Goodwill is not amortized, but it is tested annually for impairment as of September 30, or more frequently if events or changes in circumstances indicate that those assets might be impaired. Goodwill is tested for impairment at a reporting unit level, which is at the same level or one level below an operating segment. The reporting units that contain goodwill include Professional Training Program reporting unit and Other reporting unit.

 

We have the option of performing a qualitative assessment of a reporting unit to determine whether a quantitative impairment test is necessary. A qualitative assessment involves evaluating factors to determine the existence of events or circumstances that would indicate whether it is more likely than not that the fair value of the reporting unit to which goodwill belongs is less than its carrying amount. If the qualitative assessment indicates that the fair value of the reporting unit is more likely than not less than the carrying amount, then a quantitative impairment test would be performed.

 

If a quantitative impairment test is required, the process is to identify potential impairment by comparing the reporting unit’s fair value with its carrying amount. The reporting unit’s fair value is determined using various valuation methodologies including assets-based, income or market approaches. In determining the reporting unit’s fair value, management is required to make judgments and assumptions relating to future cash flows, growth rates and economic and market conditions.

 

Goodwill under Professional Training Program reporting unit

 

For the six months ended March 31, 2026, we performed a qualitative assessment of the professional education and training program reporting unit and we concluded there were no indicators of impairment that existed.

 

Goodwill under Other reporting unit

 

For the six months ended March 31, 2026, we performed a qualitative assessment of the goodwill from other reporting unit and we concluded there were no indicators of impairment that existed.

 

Indefinite-lived intangible assets

 

Indefinite-lived intangible assets are not amortized but instead tested annually for impairment as of September 30, and between semi-annual tests if indicators of potential impairment exist.

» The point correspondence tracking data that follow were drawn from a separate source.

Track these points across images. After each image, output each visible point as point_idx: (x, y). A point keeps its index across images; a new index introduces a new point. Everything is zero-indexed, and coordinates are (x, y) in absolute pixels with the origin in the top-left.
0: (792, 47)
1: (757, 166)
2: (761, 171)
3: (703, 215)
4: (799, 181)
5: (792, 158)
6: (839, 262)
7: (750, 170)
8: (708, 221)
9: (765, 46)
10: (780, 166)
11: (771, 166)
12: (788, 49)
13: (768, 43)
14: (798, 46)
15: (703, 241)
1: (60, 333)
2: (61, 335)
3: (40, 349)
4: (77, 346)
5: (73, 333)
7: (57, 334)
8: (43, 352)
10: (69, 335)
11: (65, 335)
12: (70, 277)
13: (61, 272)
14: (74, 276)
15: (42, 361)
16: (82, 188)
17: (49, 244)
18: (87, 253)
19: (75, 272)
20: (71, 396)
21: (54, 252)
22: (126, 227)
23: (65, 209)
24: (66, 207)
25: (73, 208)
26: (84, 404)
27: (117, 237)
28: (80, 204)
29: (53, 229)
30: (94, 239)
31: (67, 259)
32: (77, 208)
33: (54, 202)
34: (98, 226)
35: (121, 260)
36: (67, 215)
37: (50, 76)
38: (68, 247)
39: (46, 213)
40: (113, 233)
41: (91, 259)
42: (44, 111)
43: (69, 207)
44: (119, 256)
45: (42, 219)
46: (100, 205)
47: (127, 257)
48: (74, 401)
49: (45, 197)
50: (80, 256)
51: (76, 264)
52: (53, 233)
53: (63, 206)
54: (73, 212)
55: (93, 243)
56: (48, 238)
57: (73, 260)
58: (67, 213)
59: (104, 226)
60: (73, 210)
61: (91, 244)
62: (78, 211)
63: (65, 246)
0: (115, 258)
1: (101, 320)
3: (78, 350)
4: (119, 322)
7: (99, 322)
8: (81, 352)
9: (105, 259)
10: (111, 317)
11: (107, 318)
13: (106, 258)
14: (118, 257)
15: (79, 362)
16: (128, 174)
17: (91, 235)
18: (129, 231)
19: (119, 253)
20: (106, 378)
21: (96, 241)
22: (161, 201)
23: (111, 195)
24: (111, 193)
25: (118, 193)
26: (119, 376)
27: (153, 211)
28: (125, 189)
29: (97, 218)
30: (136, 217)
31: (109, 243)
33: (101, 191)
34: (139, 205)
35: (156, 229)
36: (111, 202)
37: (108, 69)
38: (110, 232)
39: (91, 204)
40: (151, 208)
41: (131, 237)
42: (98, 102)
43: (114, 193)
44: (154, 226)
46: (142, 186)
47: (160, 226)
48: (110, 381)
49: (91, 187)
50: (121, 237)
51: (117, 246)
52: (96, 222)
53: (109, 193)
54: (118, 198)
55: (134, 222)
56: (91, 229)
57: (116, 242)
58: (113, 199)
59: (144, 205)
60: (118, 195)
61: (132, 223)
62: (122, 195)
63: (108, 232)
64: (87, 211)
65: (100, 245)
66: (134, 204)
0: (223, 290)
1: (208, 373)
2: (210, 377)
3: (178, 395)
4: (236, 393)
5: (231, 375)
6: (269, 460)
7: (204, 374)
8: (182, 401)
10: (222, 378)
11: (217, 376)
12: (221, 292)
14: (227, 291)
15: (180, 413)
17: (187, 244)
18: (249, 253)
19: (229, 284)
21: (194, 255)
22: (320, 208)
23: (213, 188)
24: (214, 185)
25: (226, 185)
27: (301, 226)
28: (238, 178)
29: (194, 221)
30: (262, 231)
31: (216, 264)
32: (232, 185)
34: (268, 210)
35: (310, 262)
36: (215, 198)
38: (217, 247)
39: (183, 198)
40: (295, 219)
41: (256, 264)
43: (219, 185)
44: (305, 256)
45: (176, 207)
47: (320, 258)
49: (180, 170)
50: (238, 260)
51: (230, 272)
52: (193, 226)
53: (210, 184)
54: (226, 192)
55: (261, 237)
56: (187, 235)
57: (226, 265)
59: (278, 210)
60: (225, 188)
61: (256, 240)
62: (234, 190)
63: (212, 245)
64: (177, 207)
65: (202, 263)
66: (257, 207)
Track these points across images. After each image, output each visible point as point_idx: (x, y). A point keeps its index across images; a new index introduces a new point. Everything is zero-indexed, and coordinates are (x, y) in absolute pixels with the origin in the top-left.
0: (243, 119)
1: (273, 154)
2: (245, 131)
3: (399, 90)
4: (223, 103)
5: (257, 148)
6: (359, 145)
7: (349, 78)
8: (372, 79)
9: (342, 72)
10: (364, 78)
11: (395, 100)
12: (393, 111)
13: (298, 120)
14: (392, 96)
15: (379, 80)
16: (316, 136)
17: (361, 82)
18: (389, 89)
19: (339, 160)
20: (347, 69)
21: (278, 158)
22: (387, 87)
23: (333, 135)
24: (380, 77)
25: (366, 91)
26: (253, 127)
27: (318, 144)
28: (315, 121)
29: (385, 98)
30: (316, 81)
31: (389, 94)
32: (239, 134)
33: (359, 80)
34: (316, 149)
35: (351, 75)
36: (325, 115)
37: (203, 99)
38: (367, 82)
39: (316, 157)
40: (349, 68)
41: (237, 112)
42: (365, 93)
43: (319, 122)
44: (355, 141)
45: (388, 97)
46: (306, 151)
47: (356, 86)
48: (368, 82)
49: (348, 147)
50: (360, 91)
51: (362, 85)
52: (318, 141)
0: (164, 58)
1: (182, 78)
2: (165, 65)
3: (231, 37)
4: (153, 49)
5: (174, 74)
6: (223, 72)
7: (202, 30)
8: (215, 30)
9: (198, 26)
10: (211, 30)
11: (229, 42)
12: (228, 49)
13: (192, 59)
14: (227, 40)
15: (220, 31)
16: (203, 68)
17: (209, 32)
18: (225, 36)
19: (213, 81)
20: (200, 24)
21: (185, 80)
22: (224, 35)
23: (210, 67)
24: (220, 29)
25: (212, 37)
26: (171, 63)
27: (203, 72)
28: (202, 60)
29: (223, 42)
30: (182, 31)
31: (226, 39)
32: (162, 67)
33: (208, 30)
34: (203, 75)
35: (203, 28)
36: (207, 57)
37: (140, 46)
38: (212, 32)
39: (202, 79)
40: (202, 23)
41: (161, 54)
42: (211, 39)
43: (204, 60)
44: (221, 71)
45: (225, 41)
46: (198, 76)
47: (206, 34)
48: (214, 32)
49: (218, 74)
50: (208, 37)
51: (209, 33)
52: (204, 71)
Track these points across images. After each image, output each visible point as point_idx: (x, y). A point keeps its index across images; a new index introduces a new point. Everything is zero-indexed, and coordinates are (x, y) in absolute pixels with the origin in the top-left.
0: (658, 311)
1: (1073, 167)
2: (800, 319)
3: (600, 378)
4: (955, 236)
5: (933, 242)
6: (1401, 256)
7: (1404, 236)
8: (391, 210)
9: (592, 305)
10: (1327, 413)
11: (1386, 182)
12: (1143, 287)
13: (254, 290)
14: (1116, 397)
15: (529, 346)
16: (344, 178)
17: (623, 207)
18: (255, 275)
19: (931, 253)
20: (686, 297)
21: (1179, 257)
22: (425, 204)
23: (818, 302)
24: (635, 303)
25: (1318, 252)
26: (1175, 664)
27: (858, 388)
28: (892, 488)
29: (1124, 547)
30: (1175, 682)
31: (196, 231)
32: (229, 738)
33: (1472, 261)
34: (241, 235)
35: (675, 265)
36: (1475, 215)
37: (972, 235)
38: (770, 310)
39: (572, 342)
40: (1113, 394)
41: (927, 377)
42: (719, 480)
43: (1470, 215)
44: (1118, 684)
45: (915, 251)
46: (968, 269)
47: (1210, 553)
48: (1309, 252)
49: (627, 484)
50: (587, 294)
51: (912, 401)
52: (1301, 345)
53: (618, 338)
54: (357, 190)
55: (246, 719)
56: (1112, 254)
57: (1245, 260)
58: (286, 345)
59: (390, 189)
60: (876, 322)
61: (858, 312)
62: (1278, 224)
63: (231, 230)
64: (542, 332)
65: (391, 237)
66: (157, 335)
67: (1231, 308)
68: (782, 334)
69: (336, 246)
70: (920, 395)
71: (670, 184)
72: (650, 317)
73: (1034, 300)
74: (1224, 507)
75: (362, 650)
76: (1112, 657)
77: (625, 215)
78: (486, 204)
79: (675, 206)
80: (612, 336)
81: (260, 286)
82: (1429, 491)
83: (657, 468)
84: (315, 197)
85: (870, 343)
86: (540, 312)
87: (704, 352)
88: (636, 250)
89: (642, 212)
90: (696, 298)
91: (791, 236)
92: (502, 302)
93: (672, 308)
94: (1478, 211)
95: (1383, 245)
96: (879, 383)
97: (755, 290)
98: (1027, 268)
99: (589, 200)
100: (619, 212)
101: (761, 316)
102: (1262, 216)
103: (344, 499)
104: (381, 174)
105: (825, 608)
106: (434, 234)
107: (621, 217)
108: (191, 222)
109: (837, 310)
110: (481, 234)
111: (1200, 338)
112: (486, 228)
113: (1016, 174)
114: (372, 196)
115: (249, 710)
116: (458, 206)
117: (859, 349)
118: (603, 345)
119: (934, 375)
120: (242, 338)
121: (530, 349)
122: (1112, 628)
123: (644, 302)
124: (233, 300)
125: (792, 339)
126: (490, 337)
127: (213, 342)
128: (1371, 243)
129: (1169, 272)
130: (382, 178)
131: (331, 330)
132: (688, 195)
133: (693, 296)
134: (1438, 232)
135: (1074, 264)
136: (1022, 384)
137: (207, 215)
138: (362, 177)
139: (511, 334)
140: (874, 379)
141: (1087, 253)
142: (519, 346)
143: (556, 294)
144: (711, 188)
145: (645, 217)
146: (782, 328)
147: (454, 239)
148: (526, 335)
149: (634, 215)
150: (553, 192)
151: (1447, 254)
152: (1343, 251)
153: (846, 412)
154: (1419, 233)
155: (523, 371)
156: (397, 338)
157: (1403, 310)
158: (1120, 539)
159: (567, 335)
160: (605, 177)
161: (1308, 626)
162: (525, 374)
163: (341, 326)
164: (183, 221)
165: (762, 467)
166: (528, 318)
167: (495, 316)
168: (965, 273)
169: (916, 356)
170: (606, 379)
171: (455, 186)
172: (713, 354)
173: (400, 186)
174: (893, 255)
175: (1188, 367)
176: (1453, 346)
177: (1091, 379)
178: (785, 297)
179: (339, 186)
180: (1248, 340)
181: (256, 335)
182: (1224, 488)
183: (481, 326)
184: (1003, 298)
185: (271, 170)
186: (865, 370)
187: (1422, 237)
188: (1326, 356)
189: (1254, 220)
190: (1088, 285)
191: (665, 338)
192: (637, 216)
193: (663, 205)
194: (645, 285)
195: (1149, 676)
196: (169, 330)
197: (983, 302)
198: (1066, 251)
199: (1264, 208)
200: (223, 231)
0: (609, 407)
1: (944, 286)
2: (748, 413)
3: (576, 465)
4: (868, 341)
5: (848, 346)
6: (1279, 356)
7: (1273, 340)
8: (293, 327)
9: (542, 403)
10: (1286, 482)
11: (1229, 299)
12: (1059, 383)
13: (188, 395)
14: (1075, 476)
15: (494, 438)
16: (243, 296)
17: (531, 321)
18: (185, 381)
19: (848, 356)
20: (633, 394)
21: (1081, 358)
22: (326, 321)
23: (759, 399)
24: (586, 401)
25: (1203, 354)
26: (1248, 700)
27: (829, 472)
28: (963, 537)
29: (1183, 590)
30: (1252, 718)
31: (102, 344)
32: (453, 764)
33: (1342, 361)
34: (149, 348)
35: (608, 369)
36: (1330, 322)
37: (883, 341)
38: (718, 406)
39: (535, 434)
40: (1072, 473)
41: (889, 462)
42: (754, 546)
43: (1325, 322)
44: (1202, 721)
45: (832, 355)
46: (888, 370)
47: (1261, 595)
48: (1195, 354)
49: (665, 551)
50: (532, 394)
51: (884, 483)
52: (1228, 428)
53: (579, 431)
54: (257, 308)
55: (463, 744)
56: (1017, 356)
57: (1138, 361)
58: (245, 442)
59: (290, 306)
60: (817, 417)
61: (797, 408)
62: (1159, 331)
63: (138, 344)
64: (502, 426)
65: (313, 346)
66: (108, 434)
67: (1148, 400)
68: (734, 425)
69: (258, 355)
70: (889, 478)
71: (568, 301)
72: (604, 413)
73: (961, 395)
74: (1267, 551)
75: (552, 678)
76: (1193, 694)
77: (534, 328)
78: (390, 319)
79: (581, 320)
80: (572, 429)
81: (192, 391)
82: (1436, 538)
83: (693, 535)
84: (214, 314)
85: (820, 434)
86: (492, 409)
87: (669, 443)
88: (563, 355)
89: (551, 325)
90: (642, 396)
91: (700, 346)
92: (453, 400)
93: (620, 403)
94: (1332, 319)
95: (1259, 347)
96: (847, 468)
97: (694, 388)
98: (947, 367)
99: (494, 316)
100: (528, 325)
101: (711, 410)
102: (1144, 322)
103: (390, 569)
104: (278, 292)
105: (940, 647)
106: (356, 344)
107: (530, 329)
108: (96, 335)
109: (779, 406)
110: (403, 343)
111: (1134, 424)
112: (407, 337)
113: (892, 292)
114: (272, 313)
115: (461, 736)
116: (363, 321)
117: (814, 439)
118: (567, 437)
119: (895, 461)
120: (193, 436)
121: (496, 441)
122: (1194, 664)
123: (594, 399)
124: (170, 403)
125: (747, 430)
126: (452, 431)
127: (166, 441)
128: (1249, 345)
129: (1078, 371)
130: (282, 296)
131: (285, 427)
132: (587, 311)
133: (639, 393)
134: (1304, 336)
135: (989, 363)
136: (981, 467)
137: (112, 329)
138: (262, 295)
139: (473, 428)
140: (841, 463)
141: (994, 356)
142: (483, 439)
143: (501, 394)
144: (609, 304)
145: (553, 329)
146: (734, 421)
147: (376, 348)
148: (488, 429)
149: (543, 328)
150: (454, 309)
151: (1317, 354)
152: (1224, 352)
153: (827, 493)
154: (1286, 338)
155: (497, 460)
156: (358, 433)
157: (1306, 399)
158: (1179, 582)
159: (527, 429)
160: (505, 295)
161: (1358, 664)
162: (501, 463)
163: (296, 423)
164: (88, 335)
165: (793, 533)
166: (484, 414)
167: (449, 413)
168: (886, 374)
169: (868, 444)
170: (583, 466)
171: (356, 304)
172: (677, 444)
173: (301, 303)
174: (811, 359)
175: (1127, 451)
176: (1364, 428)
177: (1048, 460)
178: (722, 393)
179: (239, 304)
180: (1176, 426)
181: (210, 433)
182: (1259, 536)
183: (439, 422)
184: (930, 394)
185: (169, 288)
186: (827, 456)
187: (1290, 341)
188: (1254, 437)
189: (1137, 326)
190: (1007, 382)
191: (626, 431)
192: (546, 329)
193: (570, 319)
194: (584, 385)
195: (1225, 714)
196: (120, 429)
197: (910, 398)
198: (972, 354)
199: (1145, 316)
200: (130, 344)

The Company has the option of performing a qualitative assessment to first determine whether the quantitative impairment test is necessary. This involves an assessment of qualitative factors to determine the existence of events or circumstances that would indicate whether it is more likely than not that the fair value of the indefinite-lived intangible asset is less than its carrying value. If the qualitative assessment indicates it is not more likely than not that the fair value is less than its carrying value, a quantitative impairment test is not required. Where a quantitative impairment test is required, the procedure is to compare the indefinite-lived intangible asset’s fair value with its carrying amount. An impairment loss is recognized as the difference between the indefinite-lived intangible asset’s carrying amount and its fair value. 

 

Indefinite-lived intangible assets under Professional Training Program reporting unit

 

For the six months ended March 31, 2026, we performed a qualitative assessment of the professional education and training program reporting unit and we concluded there were no indicators of impairment that existed.